* **Records**:
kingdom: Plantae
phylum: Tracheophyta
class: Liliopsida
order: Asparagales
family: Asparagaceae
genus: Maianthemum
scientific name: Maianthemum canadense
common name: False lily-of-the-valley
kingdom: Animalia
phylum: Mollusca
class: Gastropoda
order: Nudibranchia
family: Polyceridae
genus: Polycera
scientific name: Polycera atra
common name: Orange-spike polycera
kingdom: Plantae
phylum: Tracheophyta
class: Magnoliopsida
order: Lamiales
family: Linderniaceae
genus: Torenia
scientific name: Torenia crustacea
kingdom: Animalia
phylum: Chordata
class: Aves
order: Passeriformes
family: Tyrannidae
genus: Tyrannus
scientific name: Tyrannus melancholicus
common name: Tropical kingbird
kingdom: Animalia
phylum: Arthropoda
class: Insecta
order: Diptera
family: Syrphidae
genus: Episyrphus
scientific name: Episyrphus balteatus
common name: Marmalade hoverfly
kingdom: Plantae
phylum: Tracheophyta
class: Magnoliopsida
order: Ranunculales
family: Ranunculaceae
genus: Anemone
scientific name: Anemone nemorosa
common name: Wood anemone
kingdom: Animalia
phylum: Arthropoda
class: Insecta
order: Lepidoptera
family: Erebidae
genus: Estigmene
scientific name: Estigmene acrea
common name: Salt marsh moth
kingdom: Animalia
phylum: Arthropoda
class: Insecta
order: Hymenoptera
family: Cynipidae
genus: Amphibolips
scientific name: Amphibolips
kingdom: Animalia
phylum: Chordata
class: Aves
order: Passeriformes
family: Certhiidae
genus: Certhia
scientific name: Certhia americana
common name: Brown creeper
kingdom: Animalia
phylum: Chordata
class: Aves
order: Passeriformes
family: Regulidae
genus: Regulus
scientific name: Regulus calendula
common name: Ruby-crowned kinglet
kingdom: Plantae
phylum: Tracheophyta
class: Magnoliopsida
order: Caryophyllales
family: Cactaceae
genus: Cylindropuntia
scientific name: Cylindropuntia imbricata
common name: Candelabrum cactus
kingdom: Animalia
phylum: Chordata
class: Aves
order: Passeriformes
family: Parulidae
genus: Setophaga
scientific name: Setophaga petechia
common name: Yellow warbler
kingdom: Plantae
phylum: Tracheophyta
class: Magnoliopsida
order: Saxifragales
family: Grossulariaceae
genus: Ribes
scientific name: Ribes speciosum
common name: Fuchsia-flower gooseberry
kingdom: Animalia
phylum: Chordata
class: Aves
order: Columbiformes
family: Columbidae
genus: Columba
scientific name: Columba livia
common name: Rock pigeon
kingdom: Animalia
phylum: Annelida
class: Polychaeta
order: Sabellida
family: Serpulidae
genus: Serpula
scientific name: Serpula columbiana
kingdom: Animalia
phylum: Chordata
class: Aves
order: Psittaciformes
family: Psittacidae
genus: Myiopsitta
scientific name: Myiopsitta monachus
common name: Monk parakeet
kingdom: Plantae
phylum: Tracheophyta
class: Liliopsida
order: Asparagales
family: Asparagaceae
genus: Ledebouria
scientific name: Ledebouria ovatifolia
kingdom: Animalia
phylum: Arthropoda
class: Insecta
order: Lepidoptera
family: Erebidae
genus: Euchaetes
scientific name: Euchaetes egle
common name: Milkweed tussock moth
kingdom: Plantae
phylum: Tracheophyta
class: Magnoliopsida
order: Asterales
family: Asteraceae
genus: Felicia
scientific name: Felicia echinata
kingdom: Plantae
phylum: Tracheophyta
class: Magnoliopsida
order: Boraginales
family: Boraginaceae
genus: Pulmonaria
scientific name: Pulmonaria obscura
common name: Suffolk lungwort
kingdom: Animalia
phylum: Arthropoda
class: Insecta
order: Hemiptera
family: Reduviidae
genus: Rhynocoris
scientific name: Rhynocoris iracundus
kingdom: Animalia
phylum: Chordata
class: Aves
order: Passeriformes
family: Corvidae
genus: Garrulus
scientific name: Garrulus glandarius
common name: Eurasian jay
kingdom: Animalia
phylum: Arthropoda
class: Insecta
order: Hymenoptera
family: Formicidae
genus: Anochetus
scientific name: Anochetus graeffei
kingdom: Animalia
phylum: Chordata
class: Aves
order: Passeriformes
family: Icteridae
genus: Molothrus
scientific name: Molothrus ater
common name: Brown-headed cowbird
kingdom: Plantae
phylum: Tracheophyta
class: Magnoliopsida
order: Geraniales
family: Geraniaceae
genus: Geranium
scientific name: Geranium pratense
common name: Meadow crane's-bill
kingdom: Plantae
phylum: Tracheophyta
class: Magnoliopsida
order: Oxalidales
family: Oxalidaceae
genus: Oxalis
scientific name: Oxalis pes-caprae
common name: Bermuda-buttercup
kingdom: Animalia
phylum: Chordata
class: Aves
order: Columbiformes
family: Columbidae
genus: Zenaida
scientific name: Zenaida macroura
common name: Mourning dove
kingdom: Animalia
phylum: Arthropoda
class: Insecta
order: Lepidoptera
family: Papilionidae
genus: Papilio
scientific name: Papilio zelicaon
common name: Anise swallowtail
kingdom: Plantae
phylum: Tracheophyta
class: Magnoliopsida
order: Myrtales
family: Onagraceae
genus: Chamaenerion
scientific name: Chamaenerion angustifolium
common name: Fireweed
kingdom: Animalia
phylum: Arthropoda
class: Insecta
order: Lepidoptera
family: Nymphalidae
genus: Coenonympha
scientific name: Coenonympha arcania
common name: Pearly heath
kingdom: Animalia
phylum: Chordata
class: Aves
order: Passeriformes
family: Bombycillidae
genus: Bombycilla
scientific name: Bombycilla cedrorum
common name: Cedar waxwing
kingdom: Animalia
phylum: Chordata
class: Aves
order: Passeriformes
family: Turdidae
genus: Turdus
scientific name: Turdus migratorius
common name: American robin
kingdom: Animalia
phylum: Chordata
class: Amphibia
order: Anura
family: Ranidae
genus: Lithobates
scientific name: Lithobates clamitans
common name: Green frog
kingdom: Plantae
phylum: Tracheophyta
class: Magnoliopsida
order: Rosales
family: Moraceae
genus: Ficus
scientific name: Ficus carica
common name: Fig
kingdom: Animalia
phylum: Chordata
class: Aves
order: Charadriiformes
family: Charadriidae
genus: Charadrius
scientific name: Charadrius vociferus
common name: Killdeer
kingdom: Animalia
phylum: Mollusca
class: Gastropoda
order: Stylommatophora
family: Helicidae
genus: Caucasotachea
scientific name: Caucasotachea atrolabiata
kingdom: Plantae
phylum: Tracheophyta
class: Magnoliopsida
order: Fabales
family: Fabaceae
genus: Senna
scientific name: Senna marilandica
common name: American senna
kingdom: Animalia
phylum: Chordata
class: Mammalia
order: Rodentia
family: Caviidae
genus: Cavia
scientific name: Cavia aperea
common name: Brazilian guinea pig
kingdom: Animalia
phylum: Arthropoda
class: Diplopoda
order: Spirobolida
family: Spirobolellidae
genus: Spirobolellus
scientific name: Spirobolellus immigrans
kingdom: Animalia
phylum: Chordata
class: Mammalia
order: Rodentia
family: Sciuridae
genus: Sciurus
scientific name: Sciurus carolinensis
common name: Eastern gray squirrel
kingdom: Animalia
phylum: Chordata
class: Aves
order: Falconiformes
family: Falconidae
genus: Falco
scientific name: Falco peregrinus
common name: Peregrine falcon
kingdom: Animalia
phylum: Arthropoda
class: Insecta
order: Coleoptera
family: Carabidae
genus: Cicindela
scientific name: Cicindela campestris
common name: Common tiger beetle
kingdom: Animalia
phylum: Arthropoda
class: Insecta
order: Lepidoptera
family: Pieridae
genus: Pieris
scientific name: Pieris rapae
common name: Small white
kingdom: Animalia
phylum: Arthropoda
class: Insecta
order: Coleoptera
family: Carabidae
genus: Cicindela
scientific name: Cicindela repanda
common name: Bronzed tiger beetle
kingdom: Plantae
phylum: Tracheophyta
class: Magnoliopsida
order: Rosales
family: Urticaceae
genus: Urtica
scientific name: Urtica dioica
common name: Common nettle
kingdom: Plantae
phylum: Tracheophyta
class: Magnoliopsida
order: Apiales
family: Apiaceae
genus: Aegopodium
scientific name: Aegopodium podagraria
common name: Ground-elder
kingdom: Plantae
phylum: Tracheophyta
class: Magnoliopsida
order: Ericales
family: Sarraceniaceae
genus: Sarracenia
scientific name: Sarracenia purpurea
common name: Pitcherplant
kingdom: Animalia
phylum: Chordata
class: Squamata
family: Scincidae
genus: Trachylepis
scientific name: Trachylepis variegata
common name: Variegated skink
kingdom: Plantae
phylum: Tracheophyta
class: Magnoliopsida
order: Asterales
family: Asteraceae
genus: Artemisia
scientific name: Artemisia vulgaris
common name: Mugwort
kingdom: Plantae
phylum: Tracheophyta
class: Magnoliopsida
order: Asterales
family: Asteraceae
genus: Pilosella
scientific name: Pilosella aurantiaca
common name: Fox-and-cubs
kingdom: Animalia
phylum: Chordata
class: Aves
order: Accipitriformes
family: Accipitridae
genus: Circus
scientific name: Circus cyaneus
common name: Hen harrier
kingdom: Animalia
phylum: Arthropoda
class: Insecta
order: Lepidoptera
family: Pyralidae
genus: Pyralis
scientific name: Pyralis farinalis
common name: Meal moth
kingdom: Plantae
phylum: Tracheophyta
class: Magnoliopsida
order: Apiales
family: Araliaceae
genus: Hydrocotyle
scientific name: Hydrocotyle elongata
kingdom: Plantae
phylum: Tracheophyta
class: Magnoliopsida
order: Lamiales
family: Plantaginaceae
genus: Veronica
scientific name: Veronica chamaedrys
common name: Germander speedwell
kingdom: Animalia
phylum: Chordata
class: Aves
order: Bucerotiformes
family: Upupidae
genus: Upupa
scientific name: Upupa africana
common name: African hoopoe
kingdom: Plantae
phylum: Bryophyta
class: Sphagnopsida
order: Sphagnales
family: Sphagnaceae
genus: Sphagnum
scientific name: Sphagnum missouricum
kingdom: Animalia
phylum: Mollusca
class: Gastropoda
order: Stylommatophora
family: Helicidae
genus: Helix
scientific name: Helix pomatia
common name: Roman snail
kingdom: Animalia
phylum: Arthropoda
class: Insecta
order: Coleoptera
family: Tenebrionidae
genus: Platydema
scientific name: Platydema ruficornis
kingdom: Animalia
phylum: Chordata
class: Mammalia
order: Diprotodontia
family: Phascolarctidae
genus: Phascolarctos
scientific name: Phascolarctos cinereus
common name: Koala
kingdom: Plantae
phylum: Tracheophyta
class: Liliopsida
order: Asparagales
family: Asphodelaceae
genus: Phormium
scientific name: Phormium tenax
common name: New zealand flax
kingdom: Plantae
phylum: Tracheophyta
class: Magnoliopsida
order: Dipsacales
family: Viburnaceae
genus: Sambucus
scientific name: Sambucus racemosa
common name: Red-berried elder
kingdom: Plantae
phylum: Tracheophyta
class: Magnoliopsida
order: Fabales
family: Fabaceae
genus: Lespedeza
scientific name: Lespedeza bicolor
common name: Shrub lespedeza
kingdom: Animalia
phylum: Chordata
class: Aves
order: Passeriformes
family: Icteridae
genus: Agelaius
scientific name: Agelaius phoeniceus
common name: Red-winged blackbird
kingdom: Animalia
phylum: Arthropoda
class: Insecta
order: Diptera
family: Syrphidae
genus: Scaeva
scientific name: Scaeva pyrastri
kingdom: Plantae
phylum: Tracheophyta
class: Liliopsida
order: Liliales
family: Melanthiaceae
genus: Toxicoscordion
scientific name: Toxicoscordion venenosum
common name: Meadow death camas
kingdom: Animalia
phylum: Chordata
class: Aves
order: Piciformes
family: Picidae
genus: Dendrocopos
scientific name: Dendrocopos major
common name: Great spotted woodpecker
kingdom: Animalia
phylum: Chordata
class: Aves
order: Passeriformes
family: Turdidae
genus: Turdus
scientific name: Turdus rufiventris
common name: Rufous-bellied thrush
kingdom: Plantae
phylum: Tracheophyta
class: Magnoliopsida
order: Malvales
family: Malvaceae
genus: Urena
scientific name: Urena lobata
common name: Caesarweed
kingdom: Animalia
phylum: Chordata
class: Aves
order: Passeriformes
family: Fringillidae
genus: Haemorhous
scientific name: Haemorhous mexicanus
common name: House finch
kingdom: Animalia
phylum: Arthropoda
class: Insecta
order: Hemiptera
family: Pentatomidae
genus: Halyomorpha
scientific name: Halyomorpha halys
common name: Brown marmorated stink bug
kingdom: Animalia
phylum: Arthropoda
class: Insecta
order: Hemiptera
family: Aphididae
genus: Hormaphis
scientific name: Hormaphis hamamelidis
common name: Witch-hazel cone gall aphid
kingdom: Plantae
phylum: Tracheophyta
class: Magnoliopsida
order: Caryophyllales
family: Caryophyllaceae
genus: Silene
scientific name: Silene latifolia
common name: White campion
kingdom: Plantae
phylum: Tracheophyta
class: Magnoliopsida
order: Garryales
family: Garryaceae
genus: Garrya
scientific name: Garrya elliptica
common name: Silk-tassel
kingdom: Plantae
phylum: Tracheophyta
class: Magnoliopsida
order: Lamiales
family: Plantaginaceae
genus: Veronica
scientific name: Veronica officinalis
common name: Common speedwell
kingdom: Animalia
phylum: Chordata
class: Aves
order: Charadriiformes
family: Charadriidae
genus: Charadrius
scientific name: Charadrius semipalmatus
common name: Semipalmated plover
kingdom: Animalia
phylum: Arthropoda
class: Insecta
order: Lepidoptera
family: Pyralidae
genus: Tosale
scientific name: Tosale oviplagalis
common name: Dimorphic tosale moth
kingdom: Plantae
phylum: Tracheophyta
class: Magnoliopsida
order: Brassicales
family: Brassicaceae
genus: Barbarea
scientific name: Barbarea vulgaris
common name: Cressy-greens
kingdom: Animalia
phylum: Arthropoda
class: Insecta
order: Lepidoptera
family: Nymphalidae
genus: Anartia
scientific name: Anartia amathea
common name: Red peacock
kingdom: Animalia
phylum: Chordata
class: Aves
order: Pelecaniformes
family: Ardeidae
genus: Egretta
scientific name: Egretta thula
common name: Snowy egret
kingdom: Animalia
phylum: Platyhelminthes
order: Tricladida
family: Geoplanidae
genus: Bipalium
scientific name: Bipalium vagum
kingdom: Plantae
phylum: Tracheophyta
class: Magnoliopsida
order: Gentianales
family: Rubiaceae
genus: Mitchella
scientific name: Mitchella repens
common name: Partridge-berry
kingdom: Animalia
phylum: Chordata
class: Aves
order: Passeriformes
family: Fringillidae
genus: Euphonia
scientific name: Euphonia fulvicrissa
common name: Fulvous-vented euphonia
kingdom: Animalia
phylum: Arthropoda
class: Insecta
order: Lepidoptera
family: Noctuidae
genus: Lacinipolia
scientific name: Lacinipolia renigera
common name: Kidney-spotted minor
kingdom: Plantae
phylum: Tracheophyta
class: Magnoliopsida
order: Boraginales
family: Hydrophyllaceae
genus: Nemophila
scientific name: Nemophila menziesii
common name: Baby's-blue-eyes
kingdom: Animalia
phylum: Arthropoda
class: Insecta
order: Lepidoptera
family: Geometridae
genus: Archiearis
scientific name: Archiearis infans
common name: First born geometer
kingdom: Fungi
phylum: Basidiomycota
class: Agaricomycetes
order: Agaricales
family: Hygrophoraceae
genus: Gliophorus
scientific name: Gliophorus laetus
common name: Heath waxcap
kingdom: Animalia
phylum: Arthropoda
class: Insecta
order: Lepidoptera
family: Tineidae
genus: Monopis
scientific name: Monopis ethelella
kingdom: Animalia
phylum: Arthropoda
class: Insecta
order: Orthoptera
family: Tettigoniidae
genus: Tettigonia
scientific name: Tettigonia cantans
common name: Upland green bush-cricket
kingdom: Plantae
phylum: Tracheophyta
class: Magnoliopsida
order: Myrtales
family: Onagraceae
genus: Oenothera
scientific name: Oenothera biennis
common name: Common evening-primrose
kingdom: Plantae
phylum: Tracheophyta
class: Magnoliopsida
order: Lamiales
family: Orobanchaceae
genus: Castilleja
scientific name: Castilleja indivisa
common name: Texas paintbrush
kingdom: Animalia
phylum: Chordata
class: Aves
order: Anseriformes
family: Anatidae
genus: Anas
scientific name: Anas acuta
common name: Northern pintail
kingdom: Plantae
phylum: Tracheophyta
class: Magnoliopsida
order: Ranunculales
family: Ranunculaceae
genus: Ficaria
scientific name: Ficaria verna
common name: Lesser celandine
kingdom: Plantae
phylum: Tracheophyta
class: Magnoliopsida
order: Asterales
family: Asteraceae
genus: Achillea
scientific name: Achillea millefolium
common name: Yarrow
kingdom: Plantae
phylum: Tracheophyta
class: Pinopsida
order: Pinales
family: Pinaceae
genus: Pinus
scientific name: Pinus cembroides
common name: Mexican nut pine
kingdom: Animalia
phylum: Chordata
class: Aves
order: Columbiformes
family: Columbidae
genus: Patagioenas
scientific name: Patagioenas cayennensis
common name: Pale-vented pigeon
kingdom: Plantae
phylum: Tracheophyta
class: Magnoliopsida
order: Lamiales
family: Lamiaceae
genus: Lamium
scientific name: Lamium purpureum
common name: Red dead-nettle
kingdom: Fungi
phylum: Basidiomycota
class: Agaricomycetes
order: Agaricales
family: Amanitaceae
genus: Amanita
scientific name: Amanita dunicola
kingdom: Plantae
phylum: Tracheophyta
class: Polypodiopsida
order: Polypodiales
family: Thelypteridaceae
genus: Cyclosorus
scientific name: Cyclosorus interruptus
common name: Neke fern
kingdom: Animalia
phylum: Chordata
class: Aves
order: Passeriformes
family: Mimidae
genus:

* **Given task**: Reproduce verbatim the lines of the records above, starting with the line that contains "scientific name: Monopis ethelella" and stopping after the line that contains "genus: Pinus". Include both of those lines and nothing beyond them.

* **Correct response**:
scientific name: Monopis ethelella
kingdom: Animalia
phylum: Arthropoda
class: Insecta
order: Orthoptera
family: Tettigoniidae
genus: Tettigonia
scientific name: Tettigonia cantans
common name: Upland green bush-cricket
kingdom: Plantae
phylum: Tracheophyta
class: Magnoliopsida
order: Myrtales
family: Onagraceae
genus: Oenothera
scientific name: Oenothera biennis
common name: Common evening-primrose
kingdom: Plantae
phylum: Tracheophyta
class: Magnoliopsida
order: Lamiales
family: Orobanchaceae
genus: Castilleja
scientific name: Castilleja indivisa
common name: Texas paintbrush
kingdom: Animalia
phylum: Chordata
class: Aves
order: Anseriformes
family: Anatidae
genus: Anas
scientific name: Anas acuta
common name: Northern pintail
kingdom: Plantae
phylum: Tracheophyta
class: Magnoliopsida
order: Ranunculales
family: Ranunculaceae
genus: Ficaria
scientific name: Ficaria verna
common name: Lesser celandine
kingdom: Plantae
phylum: Tracheophyta
class: Magnoliopsida
order: Asterales
family: Asteraceae
genus: Achillea
scientific name: Achillea millefolium
common name: Yarrow
kingdom: Plantae
phylum: Tracheophyta
class: Pinopsida
order: Pinales
family: Pinaceae
genus: Pinus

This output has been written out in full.